Let’s try to imagine how a diplomatic excommunication might work in your own life.
You told your neighbor that you would go to his house for his annual New Year’s Eve party. Then you find out that she runs a dog fighting ring or some similar heinous activity on her property.
You are so morally upset that leaving the party is not enough. You feel the need to go on a neighborhood group chat and announce that you have come to a difficult decision. After much research you have decided that no decent person should be seen to support such a person and his party. With that in mind, you will not participate this year. Instead, you will continue to garland your rosary by staying at home. You’re not going to call anyone else who would attend a party like this in less than a serpent’s belly, but it’s implied.
Also in unrelated news your kids may be going to the party. They’ve been looking forward to it all year long and you can’t bring yourself to disappoint them.
Yes, dog fighting can happen and other violence can happen while you are in the house. Maybe they can hear whispers coming from the garage. But you don’t want to be the monster who ruined everyone’s night out.
You have heard that there is going to be a raffle in the party. What if your kids won a bunch of stuff and brought it home? well what can you do? You can’t stop them from winning. As much as it hurts you, you will have to enjoy the loot with them.
In short, this party is wrong and you are against it.
This is not exactly what Washington did when announcing an ersatz boycott of the upcoming Beijing Olympics. It makes little sense from what it came with.
America’s long-standing half-hearted measure – a diplomatic boycott – was officially announced on Monday. It’s not much. That’s a more impressive sounding way of saying you’re decimating Olympic junkets. Now all the sad, second-rate poles from North Dakota and Maine won’t be sent privately to Beijing, so they can take a bunch of ego shots with Austin Matthews.
In the declaration, America’s reasoning for taking this action was cited by White House spokeswoman Jen Psaki in the context of World War II: “ongoing genocide and crimes against humanity.” It is difficult to imagine more serious allegations.
Yet in the same remarks, Saki blew the executive air horn on behalf of her boss: “We’ll be behind [America’s Olympic athletes] When we encourage them 100 percent from home. We will not contribute to the pomp of the Games.”
that. What did you do there? That is pomp. Fanfare says it when you publicly root for athletes. To end the fanfare would mean saying nothing.
Fanfare is what it’s about, though not the usual kind. We are talking political fanfare – controlling and redirecting the game so that it falls on the right politicians.
This is a leadership that is looking for congratulations for doing the right thing, while they themselves clearly believe the wrong thing to do.
Take an earlier comment about the proposed boycott from Foreign Relations Committee chairman Robert Menendez. He called it “an essential step to demonstrate our unwavering commitment to human rights in the face of the unintentional abuses of the Chinese government”.

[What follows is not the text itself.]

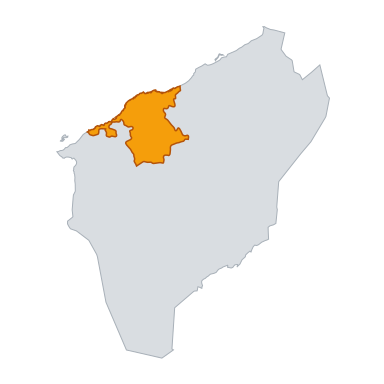 Saudi Arabia, with Makkah highlighted, rotated 91°
{"feature_id": "SAU-888", "entity_name": "Makkah", "entity_type": "Region", "adm_level": 1, "iso_a3": "SAU", "parent_name": "Saudi Arabia", "parent_adm1": "", "projection": "albers", "projection_center": [40.65, 21.044], "detail": "fine", "context": "in_parent", "style": "filled", "palette": "amber", "viewbox_px": 384, "rotation_deg": 91, "n_neighbors": 0, "source": "natural_earth", "source_scale": "10m", "svg_char_len": 9463}
<svg xmlns="http://www.w3.org/2000/svg" viewBox="0 0 384 384"><g transform="rotate(91 192 192)"><path d="M303.7,276.1L258.5,285.4L256.1,286.2L242.1,294.3L232.9,306.9L230.9,312.9L229.7,313.8L227.8,315.0L226.0,315.9L223.3,315.9L219.8,311.6L218.9,310.7L218.2,310.7L212.0,311.5L199.2,310.7L197.0,310.5L194.2,309.1L193.4,308.8L192.7,308.7L186.1,308.9L182.7,309.4L179.6,309.3L176.3,309.7L175.1,310.3L173.9,310.2L173.1,310.8L172.4,311.0L171.5,310.6L170.5,310.7L169.0,310.4L168.0,309.4L167.0,308.6L166.0,308.1L165.0,307.9L164.0,307.9L162.9,308.4L162.1,308.9L160.3,310.6L160.3,311.2L161.1,312.2L160.9,312.7L159.8,313.3L159.5,314.9L159.3,315.8L159.2,317.9L159.7,319.5L160.4,320.1L160.4,320.8L160.1,322.2L159.1,322.7L158.4,324.0L157.9,324.7L157.1,325.4L154.1,327.8L153.9,326.4L152.9,324.4L152.8,323.0L152.3,321.5L151.4,320.4L149.9,319.3L149.7,317.7L148.5,316.2L147.0,314.9L146.1,312.6L145.5,309.5L141.4,305.5L136.4,301.8L134.9,299.7L132.4,295.4L131.1,292.0L127.8,288.1L127.6,286.6L127.1,284.8L126.3,282.7L125.9,281.1L122.5,274.1L121.5,272.9L120.6,271.4L120.3,270.1L120.0,269.5L117.7,268.3L115.5,265.3L109.0,260.6L105.8,260.1L103.3,258.4L101.4,256.2L99.5,252.4L96.0,248.3L93.1,242.4L94.1,240.3L94.0,238.8L93.1,236.3L92.2,234.3L91.5,232.5L92.1,229.9L92.3,226.9L92.9,225.3L93.4,223.6L92.8,220.2L91.9,218.3L92.0,217.1L90.9,216.5L90.0,215.1L91.0,215.1L89.3,213.3L88.7,212.2L88.1,209.7L87.3,207.8L84.8,203.3L83.5,200.7L80.8,197.2L77.8,194.6L75.9,193.4L75.0,192.3L73.5,192.3L71.8,190.7L70.6,190.7L69.1,190.4L67.4,187.5L66.0,184.7L63.6,181.1L64.2,180.2L65.0,178.7L64.7,176.8L64.3,175.4L63.3,173.0L59.8,166.8L58.9,165.9L57.4,164.9L56.5,162.2L56.2,159.9L53.7,158.7L49.8,150.1L47.4,147.1L46.5,145.1L43.8,141.7L42.6,138.4L39.8,135.4L37.6,130.1L34.0,124.8L32.5,123.9L28.6,123.3L27.0,122.9L25.5,124.0L25.4,122.5L26.5,120.6L28.1,116.5L28.6,112.8L31.3,102.0L47.4,105.4L48.2,105.2L54.6,100.3L58.2,94.7L59.0,94.1L69.9,92.1L70.2,91.8L72.5,86.7L72.8,86.4L73.1,86.1L77.8,83.6L70.4,74.8L62.7,66.4L93.0,58.4L93.5,58.2L95.7,56.2L108.9,58.5L114.0,59.4L115.7,60.2L139.7,74.0L151.7,83.8L180.0,105.4L180.4,105.5L205.5,107.0L208.2,106.4L215.1,107.0L222.0,107.6L223.5,110.2L224.0,112.0L224.6,113.7L226.0,115.3L231.8,115.0L237.8,114.6L238.7,116.2L239.2,117.8L241.0,121.5L243.4,124.4L244.0,125.4L244.4,127.0L244.1,127.7L244.0,128.4L245.7,129.9L248.6,131.2L249.7,131.5L251.0,132.0L250.1,133.0L251.8,135.1L253.9,137.2L255.9,137.6L258.9,140.8L263.2,142.8L265.9,145.5L265.7,145.6L264.9,145.3L264.0,145.0L263.7,145.3L263.8,146.5L264.1,147.9L265.5,149.1L266.7,149.9L267.3,151.5L266.6,155.2L266.3,155.2L265.6,154.9L265.0,154.9L264.6,155.1L265.6,157.6L266.4,159.6L267.5,161.1L268.4,163.3L269.1,164.3L272.0,166.5L272.9,168.5L273.9,172.3L275.8,174.3L276.8,175.9L278.1,177.2L279.0,179.0L280.3,180.4L280.9,180.7L281.8,180.8L282.9,180.7L284.2,180.3L285.6,179.8L286.8,180.5L287.9,180.3L288.1,181.0L287.4,182.0L286.6,184.4L288.0,184.7L289.3,184.8L290.2,185.1L290.7,185.1L290.8,185.5L291.0,187.8L291.4,188.6L308.0,207.3L349.1,209.3L349.3,209.3L350.2,207.8L358.6,219.2L351.1,254.8L303.7,276.1ZM140.5,322.0L141.8,322.1L141.2,321.6L141.1,321.3L141.7,320.5L143.5,322.1L143.5,324.1L143.3,324.5L142.8,324.1L142.5,323.7L142.4,323.2L141.9,322.8L140.1,323.1L139.0,322.6L137.4,320.9L137.0,319.8L137.6,319.5L138.3,319.0L138.7,318.0L138.3,317.1L139.3,317.2L139.8,318.2L139.9,320.5L140.1,320.9L139.8,321.4L140.5,322.0ZM59.4,171.3L59.0,171.3L57.9,170.1L57.3,169.2L56.7,168.6L53.7,167.4L53.3,166.6L53.8,165.9L54.1,166.6L54.6,167.1L57.1,168.2L59.8,170.6L60.3,170.8L59.4,171.3ZM54.8,165.5L54.6,165.7L54.0,165.1L54.0,163.8L54.6,163.0L54.6,164.0L54.8,165.1L54.8,165.5Z" fill="#d9dde1" stroke="#a8b0b8" stroke-width="1"/><path d="M133.8,297.7L133.5,297.3L133.4,297.0L133.2,296.8L133.2,296.6L132.6,296.4L132.8,296.2L132.5,295.9L132.1,296.0L132.3,295.6L132.2,295.4L132.3,295.1L132.2,295.0L131.8,295.0L131.8,294.5L131.4,293.7L131.2,292.7L131.2,291.8L131.1,291.6L130.8,291.5L130.8,291.1L130.1,290.6L129.8,290.0L129.4,289.7L129.0,289.9L128.5,289.6L127.9,288.5L127.4,287.8L127.5,287.2L128.1,285.4L127.9,285.2L127.5,284.9L126.8,284.8L126.6,284.1L126.2,283.7L126.2,283.3L126.5,282.5L126.7,281.8L126.9,281.4L126.7,281.1L126.4,280.9L125.4,280.6L125.1,280.4L124.6,279.4L124.8,278.8L124.6,278.0L124.3,277.8L124.1,277.3L123.9,277.1L123.2,276.6L123.3,276.2L123.1,275.9L122.9,275.3L123.0,275.1L123.3,274.7L123.2,274.5L123.2,274.3L123.1,273.8L121.3,273.1L120.4,272.2L120.0,272.0L120.0,271.9L120.6,272.1L120.7,271.4L120.7,270.6L120.5,270.2L119.8,269.1L119.5,268.9L118.3,268.8L118.2,269.0L118.3,269.4L118.1,269.2L117.9,268.8L117.7,268.3L117.5,268.2L116.8,267.2L116.2,266.8L116.5,266.2L116.4,265.9L116.2,265.7L114.9,265.1L114.8,264.8L114.5,264.7L114.1,264.1L113.1,263.9L112.8,263.7L112.0,263.1L111.4,262.4L111.6,262.1L111.3,262.0L110.4,261.8L109.7,261.0L109.0,260.4L108.8,260.3L108.4,260.3L107.7,260.4L107.5,260.6L106.1,259.9L106.2,260.2L106.8,260.7L106.7,260.7L106.4,260.6L104.6,259.5L103.8,259.1L103.5,258.6L102.0,257.2L101.0,255.6L100.7,255.3L100.7,255.2L101.0,255.2L100.7,254.8L100.3,254.4L100.0,253.5L99.5,252.9L99.5,252.6L99.7,252.2L98.9,252.0L99.0,252.2L99.3,252.4L98.9,252.3L98.6,252.0L98.4,251.8L98.5,251.5L98.3,251.3L98.4,251.0L98.6,251.3L98.9,251.4L98.8,250.8L98.5,250.8L98.3,250.5L98.2,250.5L98.2,250.8L97.4,250.2L97.0,249.8L97.1,249.4L97.4,249.6L97.3,249.3L97.3,249.2L96.9,249.0L96.4,249.1L95.8,248.1L95.8,247.4L95.7,247.2L95.4,246.7L94.4,245.9L94.1,244.9L94.3,244.5L93.6,243.3L93.4,243.1L92.9,242.3L94.2,241.2L94.4,240.8L94.4,240.2L94.3,239.7L94.1,239.5L94.1,239.4L94.2,239.2L94.0,238.4L93.8,238.8L93.6,238.8L93.3,238.3L93.4,238.2L93.2,237.8L93.1,236.3L92.9,235.8L93.0,235.5L93.4,235.3L93.5,234.8L93.3,234.6L93.1,235.1L92.8,235.2L92.7,234.8L92.4,234.5L92.2,233.9L91.4,232.8L90.9,231.8L90.6,230.3L90.7,230.0L91.1,229.8L91.5,230.4L91.8,230.4L92.0,229.5L92.3,229.2L92.5,228.2L92.5,227.8L92.4,227.8L92.2,228.4L92.1,228.1L92.3,227.5L92.3,226.8L92.4,226.3L93.0,225.7L93.1,225.0L93.5,224.5L93.8,224.0L94.1,223.7L93.9,223.1L93.7,223.2L93.3,224.0L92.9,224.1L92.9,223.6L93.1,222.9L93.0,221.9L93.1,221.0L93.0,220.5L92.5,219.6L91.6,217.9L91.7,217.7L92.1,217.3L92.1,217.1L91.0,216.0L90.9,216.1L91.3,216.6L91.5,217.4L91.4,217.5L90.8,216.3L90.3,215.8L89.5,214.3L89.5,214.1L90.0,214.3L90.5,215.5L91.0,215.7L91.3,215.3L90.9,214.6L90.5,214.3L90.2,213.7L89.3,213.3L89.0,213.4L88.7,213.1L88.4,212.3L88.6,212.2L88.8,211.7L88.7,210.5L88.6,210.4L88.4,210.6L87.7,209.3L87.4,209.0L86.9,207.8L86.8,207.0L86.4,206.1L86.3,205.8L88.8,205.6L90.4,205.3L90.8,205.4L91.1,205.7L91.8,206.8L93.3,208.2L94.5,209.7L94.9,210.0L95.2,210.2L95.8,210.3L98.1,210.0L98.6,210.0L98.9,210.2L99.0,210.5L99.2,211.5L99.3,211.8L99.7,212.0L100.9,211.8L104.3,210.7L105.8,210.5L106.5,210.7L106.8,210.9L107.0,211.2L107.1,211.9L107.1,212.4L106.9,213.5L106.1,215.6L106.0,216.0L106.0,216.3L106.2,216.6L108.1,217.3L108.7,217.8L108.9,218.1L109.1,218.5L109.2,219.2L108.9,221.0L108.9,221.4L109.1,221.7L109.5,221.9L110.5,222.0L111.3,222.0L111.7,221.9L112.1,221.7L113.7,220.3L114.4,219.9L114.9,219.8L115.3,219.8L117.7,220.6L118.1,220.6L118.5,220.4L118.9,220.0L120.0,218.2L120.7,217.4L125.2,213.8L127.4,211.6L128.3,210.9L130.6,210.0L130.9,209.7L131.0,209.2L130.9,208.8L130.7,208.5L128.6,207.3L128.3,207.0L128.2,206.7L128.4,206.2L128.8,205.7L129.6,205.2L131.6,204.0L134.4,202.7L135.2,202.1L135.6,201.4L135.9,200.5L135.9,199.4L135.4,197.9L135.4,197.5L135.5,197.2L135.7,196.9L136.3,196.5L137.3,196.4L139.4,196.7L139.3,198.3L139.3,199.4L139.4,199.8L139.8,200.2L140.7,200.8L141.1,201.1L141.4,201.6L142.2,204.4L142.8,205.7L143.3,208.2L145.4,213.1L145.8,213.6L146.1,213.8L146.8,214.2L147.7,214.4L150.2,214.3L153.7,214.6L154.8,214.8L155.6,215.4L155.9,215.8L155.9,216.1L155.6,217.2L155.6,219.4L155.7,219.8L156.1,220.4L156.4,220.8L156.8,221.0L157.8,221.2L160.1,220.6L160.8,220.6L163.1,221.0L163.4,221.2L163.6,221.5L163.2,224.1L163.2,224.8L164.1,230.6L164.1,230.9L164.1,231.3L163.9,232.0L163.0,233.3L162.9,233.7L163.1,236.9L163.0,237.6L162.4,240.2L162.4,240.9L162.7,241.6L167.0,247.9L165.3,248.6L162.8,250.1L162.3,250.3L161.8,250.3L160.7,250.0L159.9,249.9L158.6,250.2L157.3,250.7L156.1,250.8L155.5,250.9L155.1,251.1L154.6,251.4L153.6,252.4L150.4,254.2L146.3,258.0L144.9,258.9L144.4,259.1L143.9,259.1L143.6,259.0L142.9,258.6L142.6,258.2L140.6,254.3L139.7,253.5L139.0,253.4L138.6,253.4L137.2,254.3L136.4,254.6L134.2,254.7L132.5,255.3L132.1,255.3L131.7,255.0L131.5,254.7L130.8,252.9L130.5,252.6L130.1,252.3L129.7,252.1L128.9,252.0L128.2,252.4L127.7,253.2L127.6,253.5L127.6,254.2L128.0,255.9L128.1,256.6L128.0,257.1L126.8,259.1L126.2,260.6L125.8,261.0L125.4,261.2L123.5,261.5L122.5,261.9L120.9,263.5L120.7,263.8L120.7,264.1L120.8,264.4L121.0,264.7L121.4,264.9L122.6,265.2L123.0,265.7L123.1,266.0L123.3,266.8L123.1,268.9L123.4,270.4L123.4,272.2L123.6,272.9L124.1,273.3L125.3,273.9L125.7,274.3L126.7,275.7L127.5,276.1L127.9,276.2L128.7,276.2L129.4,275.9L129.7,275.6L130.0,275.0L130.4,273.1L131.4,270.3L131.8,269.6L132.2,269.2L132.8,269.0L134.3,269.0L134.9,268.9L136.1,268.4L136.7,268.4L137.1,268.4L137.5,268.6L137.9,269.3L138.1,269.7L138.0,270.4L137.6,272.6L137.5,273.0L137.7,273.8L138.4,275.0L138.5,275.4L138.5,275.8L137.8,277.9L137.6,278.3L137.0,278.6L136.5,278.7L134.7,278.5L134.0,278.6L132.9,279.1L131.7,279.9L131.4,279.9L130.5,279.4L130.4,279.6L130.4,279.9L130.3,283.9L130.5,285.0L130.8,285.7L131.1,286.0L131.7,286.2L134.2,286.3L134.9,286.4L135.6,286.7L136.0,287.3L137.3,291.2L137.3,292.2L136.7,294.4L136.4,295.1L135.9,295.6L134.6,296.4L134.1,297.0L133.8,297.7Z" fill="#f59e0b" stroke="#b45309" stroke-width="1.5"/></g></svg>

I’m sure those who suffered those abuses can understand the difference between American athletes holding the Stars and Stripes on the Beijing podium, and American VIPs who will no longer raise it in the stands behind them. Perhaps “unbreakable” means something different in the district of Menendez.
You cannot be asked to take a stand unless it involves some kind of sacrifice. What has America left here? nothing. less than nothing. This move saves them airfares.
This is not moral leadership. This is anger quenching. Washington needs to be seen doing something, but nothing concrete enough to interfere with everyone’s fun time. As unable to boycott and unable not to boycott, America has chosen boycott which is not boycott. except it’s called This is an exclusion. cool trick.
Silly rebelling with language makes it possible for everyone to oppose China as the party host, while still enjoying the fanaticism that comes from participating in China’s party.
If the US did not say anything about the boycott and quietly ordered officials to stay home, its position would at least be logically consistent. This would have allowed them to give athletes, broadcasters, corporate sponsors and voters/fans what they want, without facing the implications of what it means. It won’t be very respectable, but it will at least make some sense.
Naming America’s semi-absence makes it appear as a hypocrite. What would you say about accusing someone of mass murder, congratulating yourself for your bold truth-telling, and then helping yourself to their hospitality?
Now we will see what America’s allies do and what China does in return. Beijing has already promised a “firm counterattack”.
Would it be possible for an Olympic host to pull out a few weeks before the start of the Games? This thought may not have occurred to me even a few weeks ago, but it seems like there are so many impossible scenarios possible now.
For those who are still seeding or bust, there is good news. Despite all the heated talk, we are still in a state of posture. No one has done anything yet to cast the Games in doubt.
For those who expected an ethical stand on this file, there is no news. Just this kind of nonsense was meant to obscure the fact that no one wants to take a position that can force them to tell kids they can’t go to the most grand and beloved circus in the world.